The housebuilder had achieved total house completions of 727 in the year, compared to 952 in the previous year. It said it had expanded its geographical presence with strategic land buys in Inverness and that the proportion of its land bank with planning permission rose to 49.7% from 28.4% in the period to 31 May 2019.



Springfield completed 308 affordable homes, compared to 322 in the previous year, with the first affordable housing at a Village development at Bertha Park in Perth among its highlights.

An £18.2m agreement was signed with West of Scotland Housing Association for the first phase of affordable homes and commercial units at Dalmarnock, as well as an £18.5m agreement with PfP Capital for the development of 104 apartments at The Wisp in Edinburgh.

Elsewhere, Springfield received reservations for 24% more private homes in Q1 2020/21 than in Q1 2019/20, net debt reduced to £41.9m as at 25 September 2020 and the group anticipates total revenue for full year 2020/21 to be significantly higher than in 2019/20, with substantial visibility.

Innes Smith, chief executive officer of Springfield Properties, said: “During the year, ahead of the COVID-19 pandemic, we were delivering on our strategy, with notable successes across the business. We progressed the development of our large, high-quality land bank and expanded geographically. We continued to deliver great places to live against a backdrop of sustained demand for housing in Scotland.



“As a result of the lockdown, the completion of homes scheduled to take place in April and May 2020 was postponed into 2020/21, however, with these sales under contract, we were able to complete the homes for handover to our customers early in the current financial year.”
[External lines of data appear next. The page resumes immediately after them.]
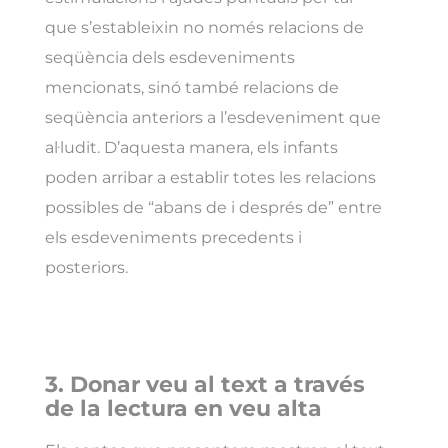
que s’estableixin no només relacions de
seqüència dels esdeveniments
mencionats, sinó també relacions de
seqüència anteriors a l’esdeveniment que
al·ludit. D’aquesta manera, els infants
poden arribar a establir totes les relacions
possibles de “abans de i després de” entre
els esdeveniments precedents i
posteriors.
3. Donar veu al text
a través
de
la lectura en veu alta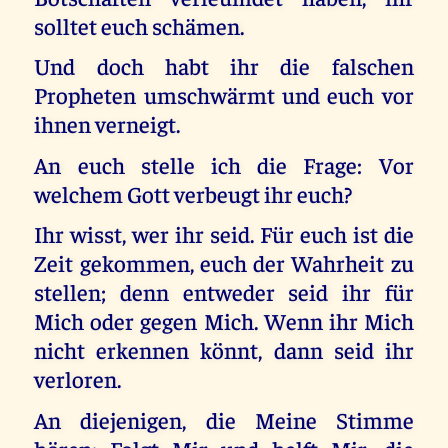
solltet euch schämen.
Und doch habt ihr die falschen
Propheten umschwärmt und euch vor
ihnen verneigt.
An euch stelle ich die Frage: Vor
welchem Gott verbeugt ihr euch?
Ihr wisst, wer ihr seid. Für euch ist die
Zeit gekommen, euch der Wahrheit zu
stellen; denn entweder seid ihr für
Mich oder gegen Mich. Wenn ihr Mich
nicht erkennen könnt, dann seid ihr
verloren.
An diejenigen, die Meine Stimme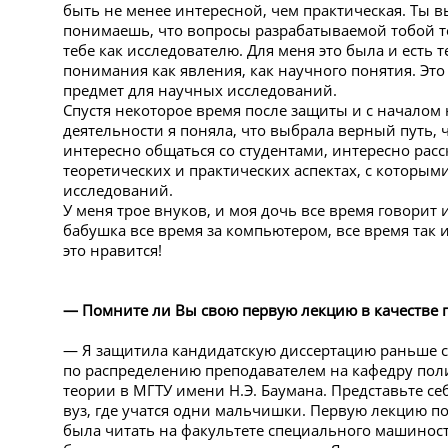
быть не менее интересной, чем практическая. Ты 
понимаешь, что вопросы разрабатываемой тобой т
тебе как исследователю. Для меня это была и есть т
понимания как явления, как научного понятия. Э
предмет для научных исследований.
Спустя некоторое время после защиты и с началом
деятельности я поняла, что выбрала верный путь, 
интересно общаться со студентами, интересно рас
теоретических и практических аспектах, с которыми
исследований.
У меня трое внуков, и моя дочь все время говорит
бабушка все время за компьютером, все время так 
это нравится!
— Помните ли Вы свою первую лекцию в качестве 
— Я защитила кандидатскую диссертацию раньше ср
по распределению преподавателем на кафедру поли
теории в МГТУ имени Н.Э. Баумана. Представьте себ
вуз, где учатся одни мальчишки. Первую лекцию п
была читать на факультете специального машиностр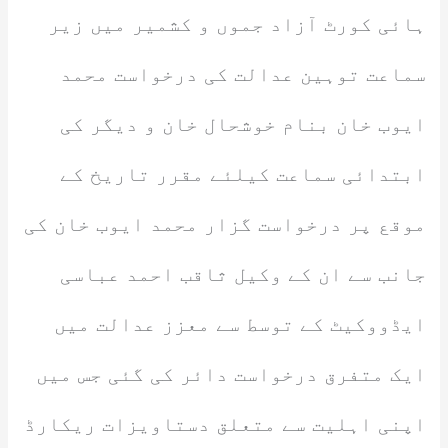
ہائی کورٹ آزاد جموں و کشمیر میں زیر
سماعت توہین عدالت کی درخواست محمد
ایوب خان بنام خوشحال خان و دیگر کی
ابتدائی سماعت کیلئے مقرر تاریخ کے
موقع پر درخواست گزار محمد ایوب خان کی
جانب سے ان کے وکیل ثاقب احمد عباسی
ایڈووکیٹ کے توسط سے معزز عدالت میں
ایک متفرق درخواست دائر کی گئی جس میں
اپنی اہلیت سے متعلق دستاویزات ریکارڈ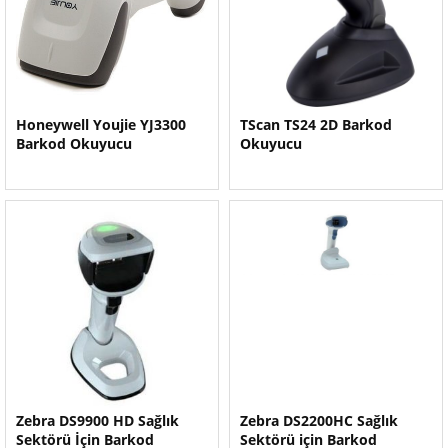
Honeywell Youjie YJ3300
TScan TS24 2D Barkod
Barkod Okuyucu
Okuyucu
Zebra DS9900 HD Sağlık
Zebra DS2200HC Sağlık
Sektörü İçin Barkod
Sektörü için Barkod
He added: “Since resuming operations, we have seen a strong increase in demand, with private reservations 24% above the same period last year. This reflects both the pent up demand and the increasing desire for buyers to move out of city centres and into larger homes with gardens, which is the type of home that Springfield offers. We are delivering on a solid pipeline in affordable housing, with £38.8m of contracted revenue.

“We are in a strong financial position, having increased our credit facility during the year, and as we have recommenced handovers post period end, our net debt position has reduced. Consequently, we look to the future with confidence.”